New Technology to Allow Plug-in Vehicles to Conserve Energy During Peak Demands

1114

Eight global auto manufacturers today demonstrated the first-ever technology that will allow plug-in electric vehicles to communicate with energy providers in order to help manage the high demand on power grids during peak times.

“This first-ever test is a critical milestone as we move forward with our collective goal to advance electrification and boost the environmental benefits that come with that,” says Mike Tinskey, global director of vehicle electrification and infrastructure at Ford Motor Co. “Our intent is to add more capability to this technology, so that it may be used broadly in the future.”
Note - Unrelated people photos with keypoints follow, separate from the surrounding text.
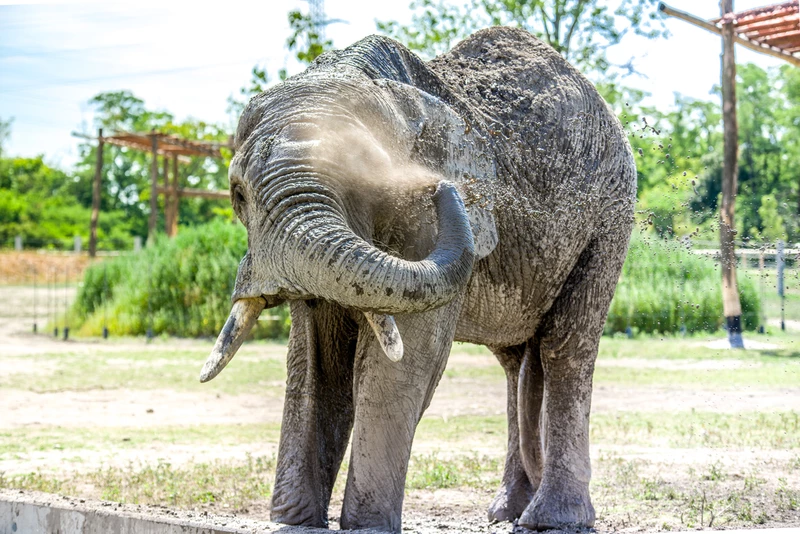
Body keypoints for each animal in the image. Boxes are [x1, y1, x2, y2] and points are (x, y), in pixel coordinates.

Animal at [202, 26, 636, 534]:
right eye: (238, 195)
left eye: (366, 185)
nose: (440, 188)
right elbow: (312, 361)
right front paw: (293, 523)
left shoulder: (430, 221)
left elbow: (406, 357)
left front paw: (366, 526)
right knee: (515, 362)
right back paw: (506, 513)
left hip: (609, 216)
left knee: (564, 347)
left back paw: (549, 520)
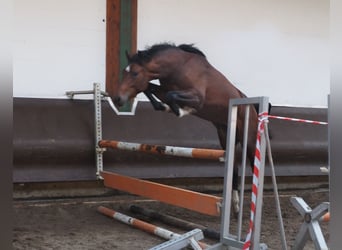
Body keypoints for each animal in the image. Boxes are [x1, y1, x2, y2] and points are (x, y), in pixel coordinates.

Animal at [113, 43, 262, 215]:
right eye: (124, 72)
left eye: (135, 73)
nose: (117, 99)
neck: (178, 67)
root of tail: (251, 107)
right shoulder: (164, 89)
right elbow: (151, 88)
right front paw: (165, 107)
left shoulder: (197, 97)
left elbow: (171, 96)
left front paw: (182, 110)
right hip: (225, 137)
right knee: (234, 169)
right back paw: (236, 206)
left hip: (249, 140)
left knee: (253, 164)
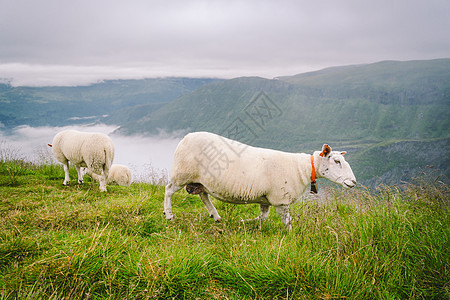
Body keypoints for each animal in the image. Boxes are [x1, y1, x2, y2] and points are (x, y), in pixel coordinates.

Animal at [163, 132, 356, 230]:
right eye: (336, 161)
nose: (353, 182)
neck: (304, 169)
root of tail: (185, 137)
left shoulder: (266, 199)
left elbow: (263, 217)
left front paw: (245, 222)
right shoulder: (280, 200)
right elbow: (287, 220)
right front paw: (290, 235)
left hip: (200, 181)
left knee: (203, 195)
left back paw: (215, 216)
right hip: (182, 174)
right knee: (168, 190)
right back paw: (169, 215)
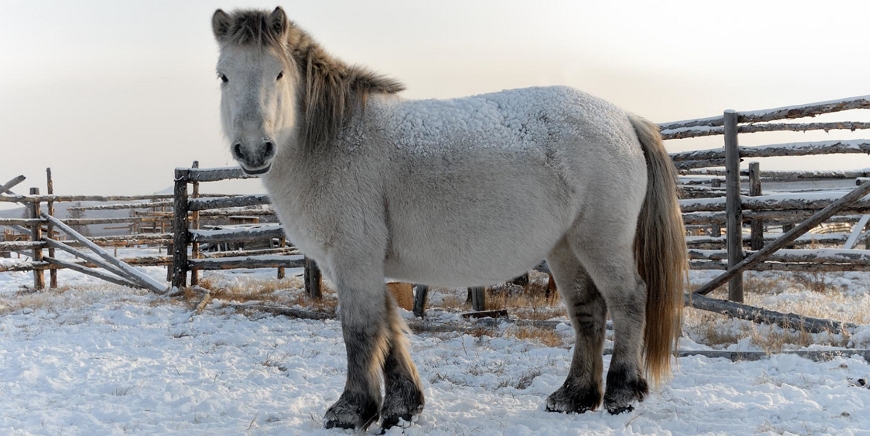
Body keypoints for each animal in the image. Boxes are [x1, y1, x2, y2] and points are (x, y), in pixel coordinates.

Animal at [211, 7, 688, 432]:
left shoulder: (353, 259)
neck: (335, 140)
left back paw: (623, 393)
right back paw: (573, 396)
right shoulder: (361, 265)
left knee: (628, 301)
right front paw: (402, 407)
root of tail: (623, 118)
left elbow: (361, 330)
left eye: (278, 74)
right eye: (224, 75)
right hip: (565, 248)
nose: (254, 150)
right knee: (588, 310)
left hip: (600, 242)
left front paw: (351, 410)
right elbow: (388, 329)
There are approximately 296,000 electric vehicles in the United States, but demand is expected to rise drastically over the next decade according to Navigant Research.

The software technology, developed by Japan’s Sumitomo Electric, will allow utility companies to send messages directly to the vehicles, asking them to stop charging temporarily as a way of helping a grid that is becoming overloaded.
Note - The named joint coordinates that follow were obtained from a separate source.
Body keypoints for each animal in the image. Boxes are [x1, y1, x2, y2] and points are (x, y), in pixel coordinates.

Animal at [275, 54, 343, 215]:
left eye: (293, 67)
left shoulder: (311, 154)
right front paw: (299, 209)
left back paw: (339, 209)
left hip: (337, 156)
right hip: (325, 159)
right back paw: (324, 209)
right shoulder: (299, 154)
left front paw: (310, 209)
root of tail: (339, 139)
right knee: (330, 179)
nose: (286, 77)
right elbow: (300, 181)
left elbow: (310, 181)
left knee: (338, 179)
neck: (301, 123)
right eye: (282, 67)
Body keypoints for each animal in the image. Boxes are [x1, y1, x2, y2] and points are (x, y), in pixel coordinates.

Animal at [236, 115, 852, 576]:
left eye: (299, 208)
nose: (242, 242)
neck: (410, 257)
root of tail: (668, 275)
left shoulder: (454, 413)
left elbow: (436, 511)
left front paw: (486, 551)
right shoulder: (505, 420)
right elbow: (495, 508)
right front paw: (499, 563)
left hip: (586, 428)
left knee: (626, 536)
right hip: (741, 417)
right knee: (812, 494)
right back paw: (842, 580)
“This demonstration represents a major milestone that meets the needs of utilities and equipment manufacturers, while simultaneously benefiting electric vehicle owners and electricity users,” says Dan Bowermaster, manager for Electric Power Research Institute’s Electric Transportation program. The company was one several national utilities and regional transmission organizations that announced the technology today in Sacramento, Calif.
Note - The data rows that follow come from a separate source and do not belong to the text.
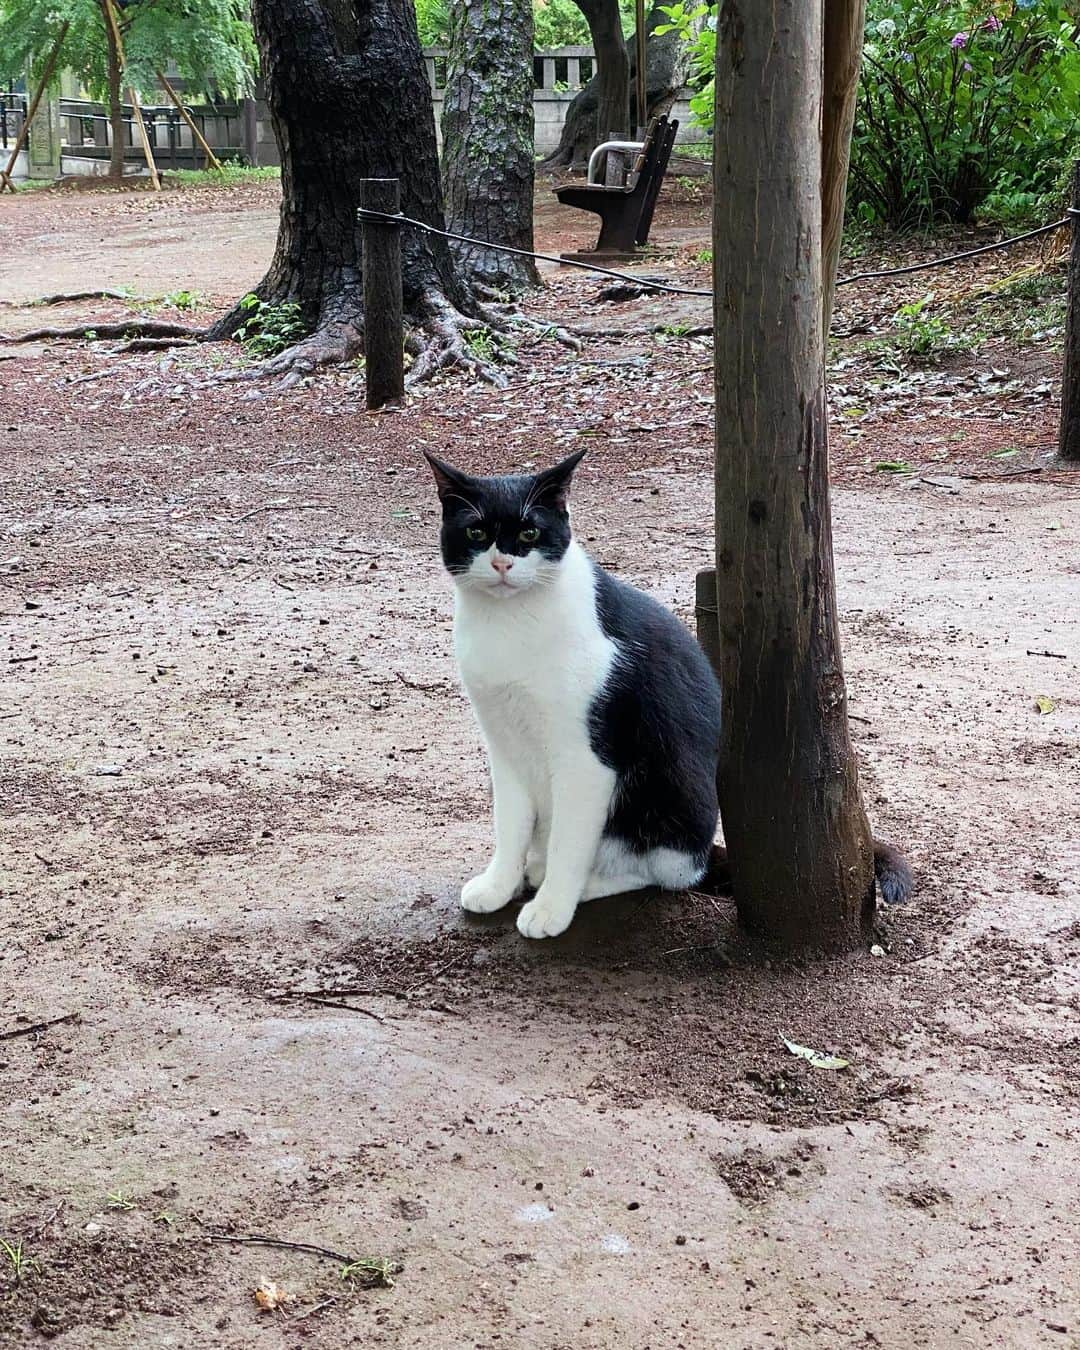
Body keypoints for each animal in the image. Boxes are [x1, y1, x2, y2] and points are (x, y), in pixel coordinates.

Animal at [426, 448, 723, 934]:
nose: (502, 563)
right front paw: (498, 884)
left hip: (670, 796)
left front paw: (551, 908)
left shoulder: (586, 761)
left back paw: (583, 885)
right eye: (476, 532)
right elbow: (508, 821)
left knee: (662, 871)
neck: (511, 623)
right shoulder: (503, 744)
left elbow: (569, 842)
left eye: (530, 532)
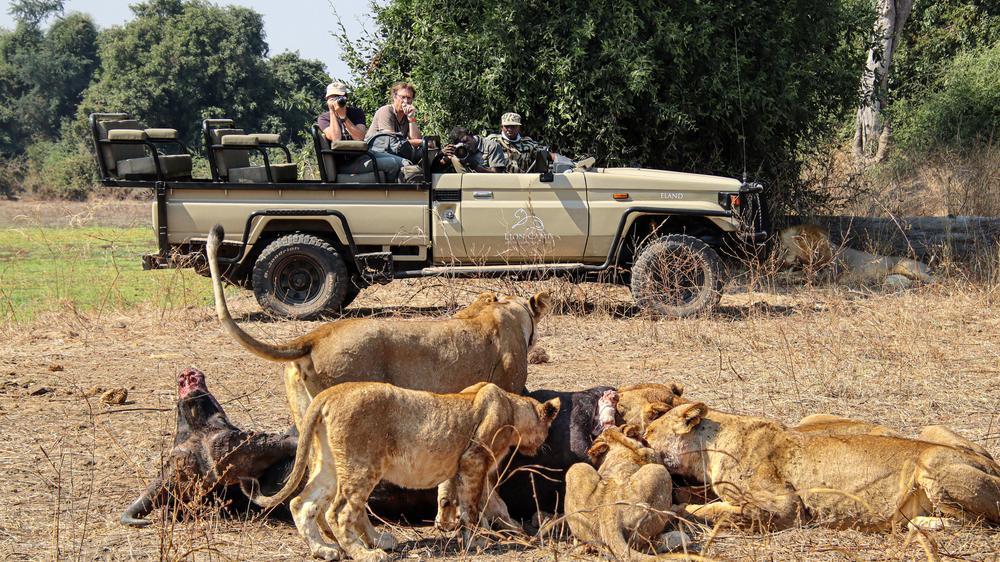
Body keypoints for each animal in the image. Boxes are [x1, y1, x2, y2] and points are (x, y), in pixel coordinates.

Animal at [249, 381, 560, 561]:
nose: (544, 443)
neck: (512, 405)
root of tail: (328, 394)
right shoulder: (475, 459)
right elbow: (477, 504)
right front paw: (480, 539)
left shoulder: (459, 464)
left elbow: (460, 496)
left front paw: (450, 523)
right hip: (362, 466)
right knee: (339, 513)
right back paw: (365, 553)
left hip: (330, 465)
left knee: (302, 503)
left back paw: (324, 550)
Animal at [642, 402, 1000, 531]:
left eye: (648, 433)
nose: (639, 439)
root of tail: (993, 466)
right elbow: (704, 497)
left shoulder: (786, 508)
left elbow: (716, 511)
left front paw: (681, 508)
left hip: (932, 462)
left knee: (978, 522)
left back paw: (917, 523)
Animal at [778, 224, 933, 287]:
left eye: (785, 249)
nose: (776, 262)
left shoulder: (827, 276)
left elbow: (800, 275)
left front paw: (783, 276)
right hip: (893, 277)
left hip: (907, 267)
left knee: (934, 278)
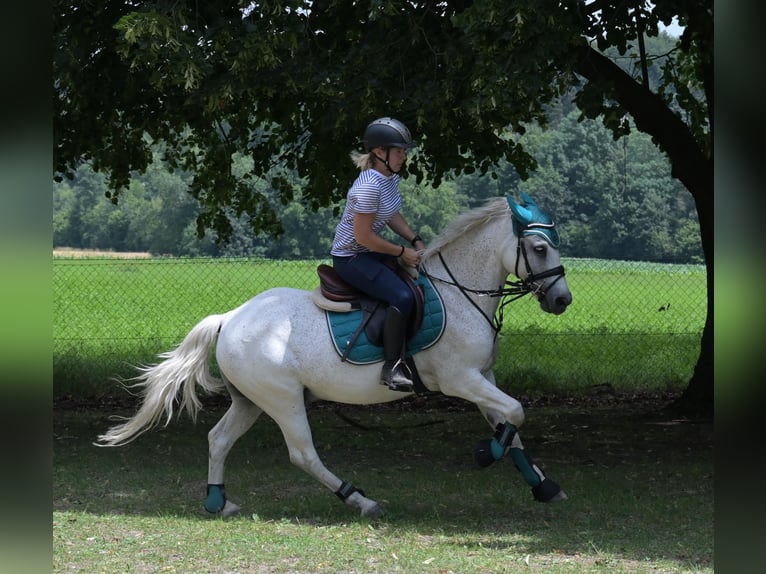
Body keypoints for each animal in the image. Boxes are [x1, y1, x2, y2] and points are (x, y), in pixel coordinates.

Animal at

Utilities such as DTE Energy will offer customers financial incentives to opt into the program.

Customers who make their vehicles available to the grid can charge their cars at a location of their choice and have the ability to ignore the utility’s request to stop charging.

While Americans have not yet adopted electric vehicles in high enough numbers, there is a growing concern in the industry that as more consumers choose electric vehicles demand on regional power grids during peak evening hours may eventually overwhelm systems.